Found in Translation
Words matter. But for all the technology out there, today’s translation systems support only about 100 of the world’s 7,000 languages. So-called “low-resource” languages may be spoken by millions of people, but are not prevalent in written texts. This creates a challenge for translation systems that typically “learn” from seeing millions of written examples.
A team of researchers and students from the Natural Language Lab at USC Viterbi’s Information Sciences Institute (ISI) is tackling this challenge by developing machine learning tools to quickly translate important information in any of the world’s languages.
The exercise isn’t merely academic. In the wake of a humanitarian crisis, for example, understanding these languages is vital so that information doesn’t get lost in translation.
“Let’s say there’s an earthquake in Armenia. The language spoken in that area is probably not covered with current technology,” said Kevin Knight, an ISI research director and Dean’s Professor of Computer Science, and an expert in machine translation and cryptology.
“We want to be able to look at messages coming from the region and say, These ones are describing the earthquake, these ones are asking for food and water,” he explained. “That way, the aid organization knows, for example, what food and supplies to put on the trucks and where to send them.”

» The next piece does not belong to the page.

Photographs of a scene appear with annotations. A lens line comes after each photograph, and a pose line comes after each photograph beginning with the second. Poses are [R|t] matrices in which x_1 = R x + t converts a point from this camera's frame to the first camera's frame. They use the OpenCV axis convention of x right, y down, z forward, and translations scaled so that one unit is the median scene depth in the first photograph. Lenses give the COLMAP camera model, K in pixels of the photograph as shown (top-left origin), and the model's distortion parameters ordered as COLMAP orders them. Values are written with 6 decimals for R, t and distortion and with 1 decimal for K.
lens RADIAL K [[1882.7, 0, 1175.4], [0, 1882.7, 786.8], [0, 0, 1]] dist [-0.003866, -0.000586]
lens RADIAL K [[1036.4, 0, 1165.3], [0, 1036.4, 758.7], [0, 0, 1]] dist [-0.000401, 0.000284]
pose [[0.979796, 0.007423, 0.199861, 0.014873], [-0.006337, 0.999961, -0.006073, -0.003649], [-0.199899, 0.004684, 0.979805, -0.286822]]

Since 2015, Knight and his team have been working on a four-year Defense Advanced Research Projects Agency (DARPA) project called LORELEI, which stands for Low-Resource Languages for Emergent Incidents. The goal is to create a rapid, automated translation toolkit for unknown languages.

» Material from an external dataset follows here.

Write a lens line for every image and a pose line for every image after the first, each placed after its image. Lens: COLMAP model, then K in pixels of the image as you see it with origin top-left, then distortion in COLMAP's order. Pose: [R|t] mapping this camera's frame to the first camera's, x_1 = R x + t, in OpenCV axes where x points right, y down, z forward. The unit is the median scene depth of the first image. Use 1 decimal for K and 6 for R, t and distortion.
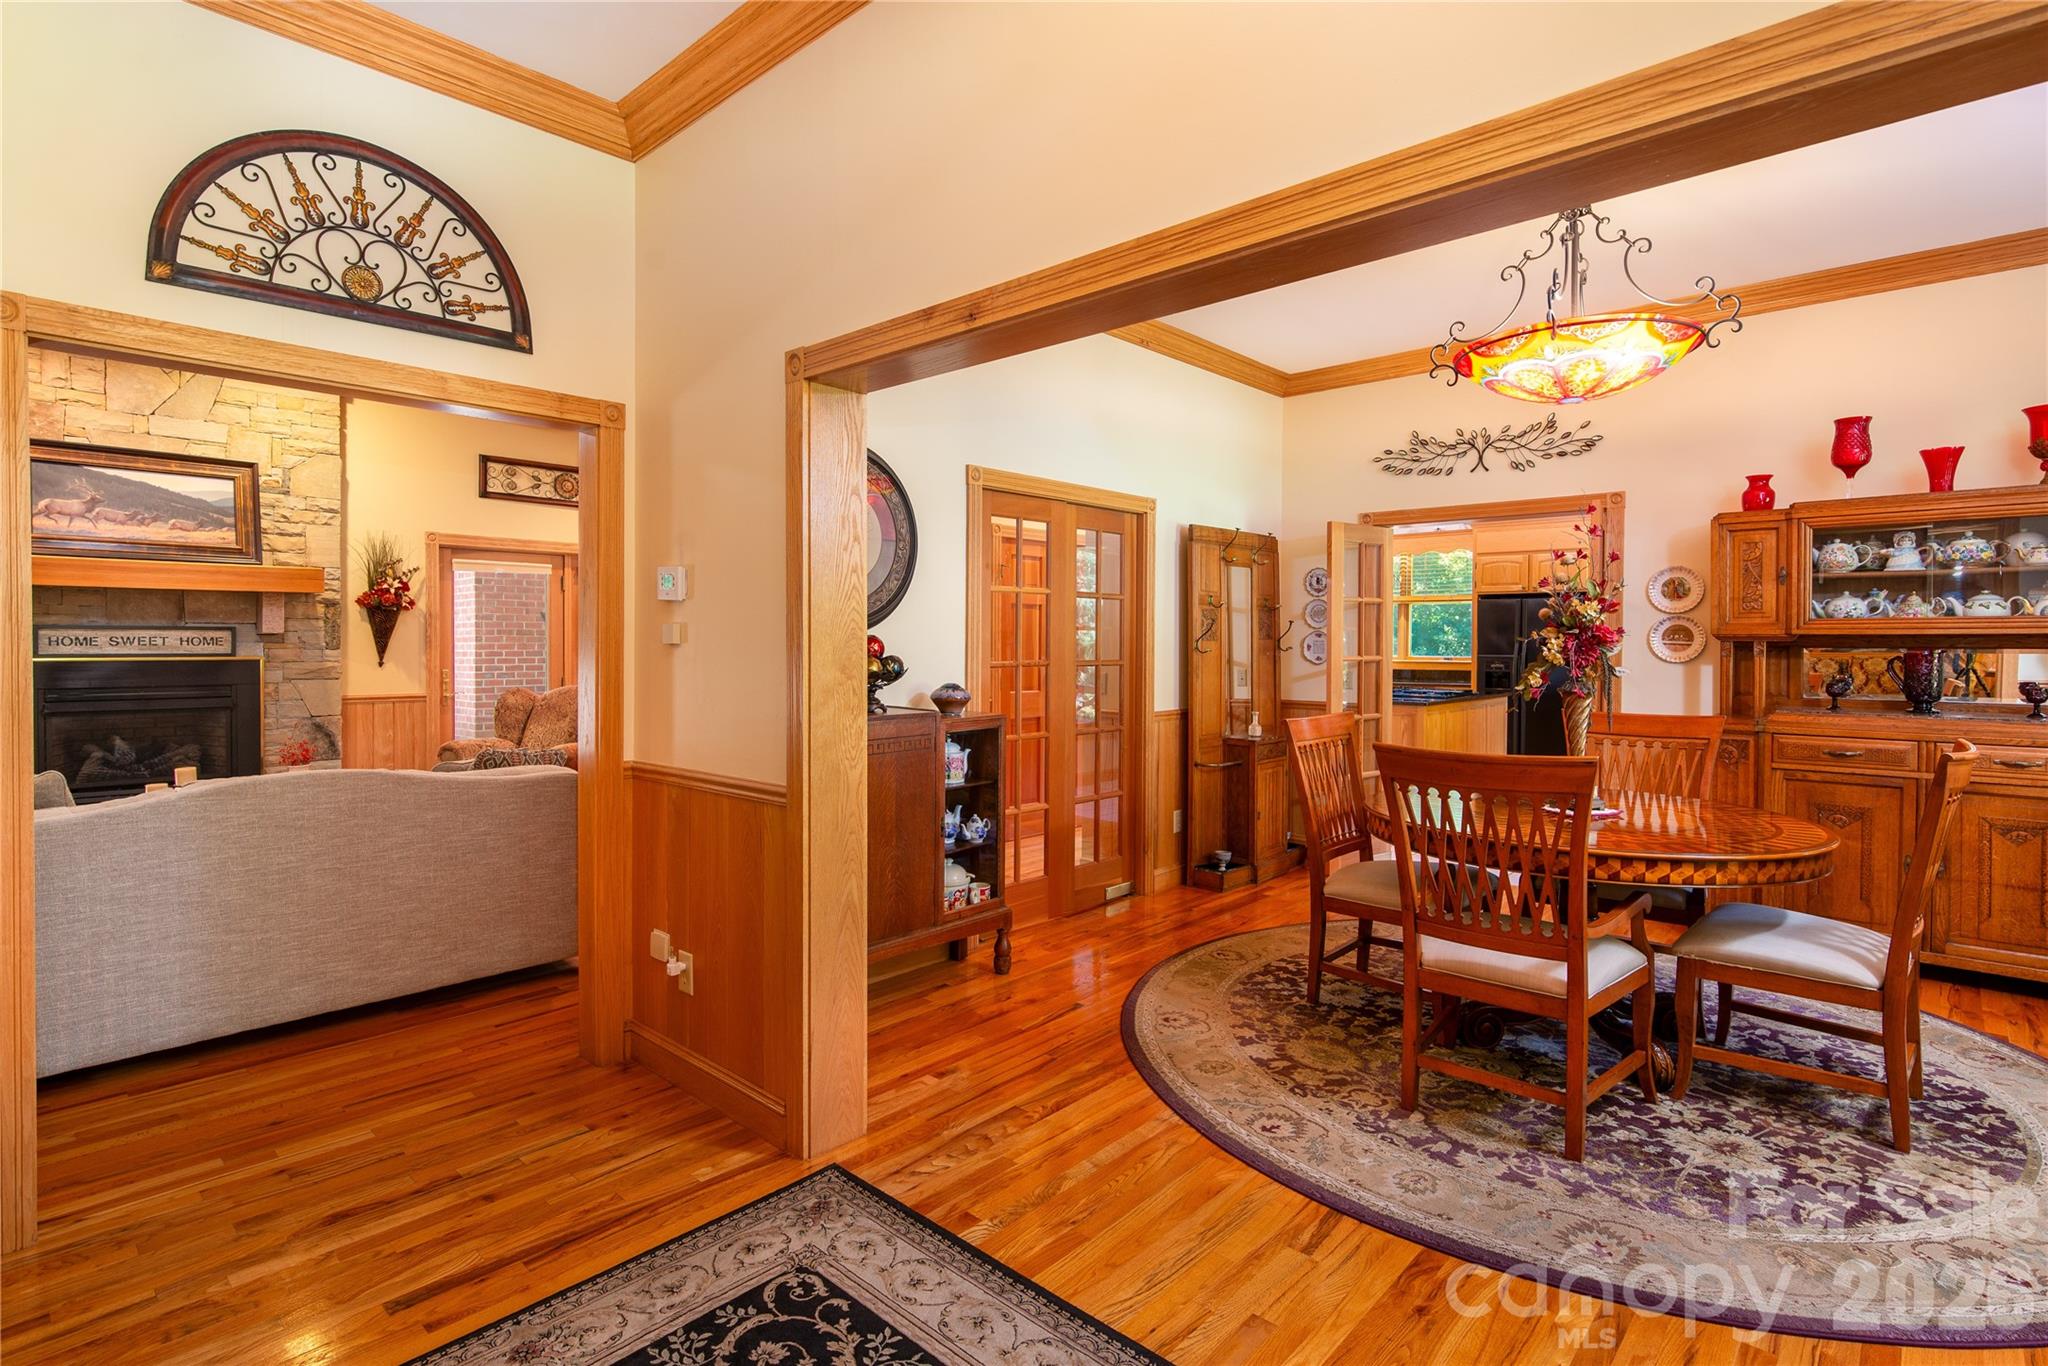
lens RADIAL K [[1003.0, 0, 1010.9], [0, 1003.0, 656.7], [0, 0, 1]] dist [-0.003292, -0.000108]
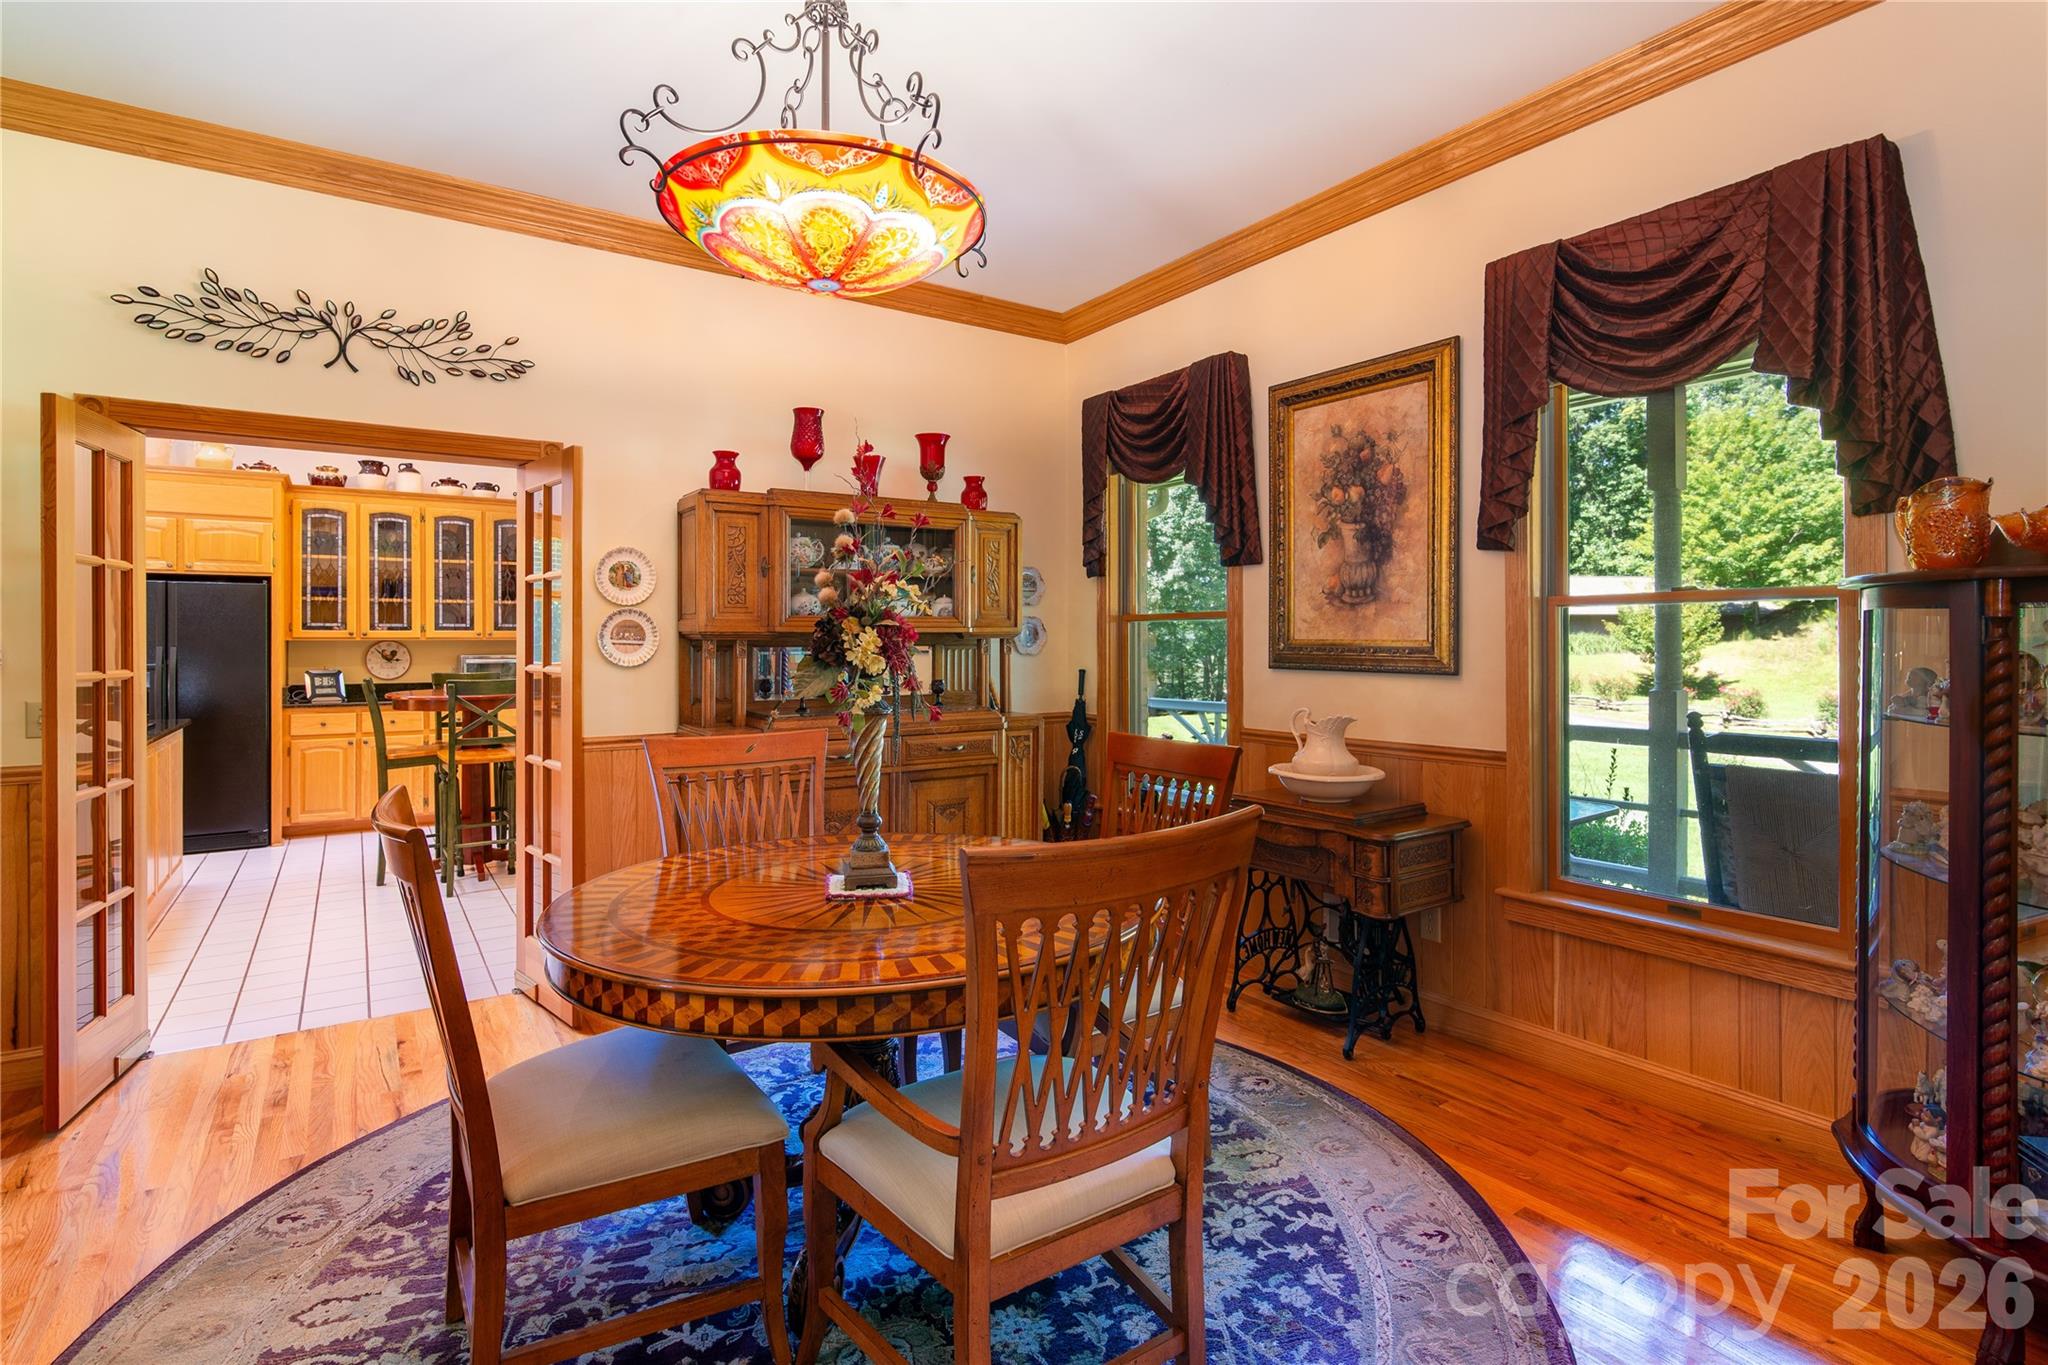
lens RADIAL K [[1003.0, 0, 1010.9], [0, 1003.0, 656.2], [0, 0, 1]] dist [-0.003292, -0.000108]
pose [[0.226959, -0.018474, 0.973729, -0.045906], [0.020280, 0.999693, 0.014239, -0.006943], [-0.973693, 0.016515, 0.227264, 0.441765]]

When little-written data exists in a particular language, the decipherment process relies on pairing known with unknown information to assemble the linguistic puzzle. For Knight and his team, tactics include a program that transforms any language’s writing system into the Latin-based alphabet; a name-finding tool that highlights names of people, places and organizations; and using a closely related known language as a stepping-stone to define unknown words.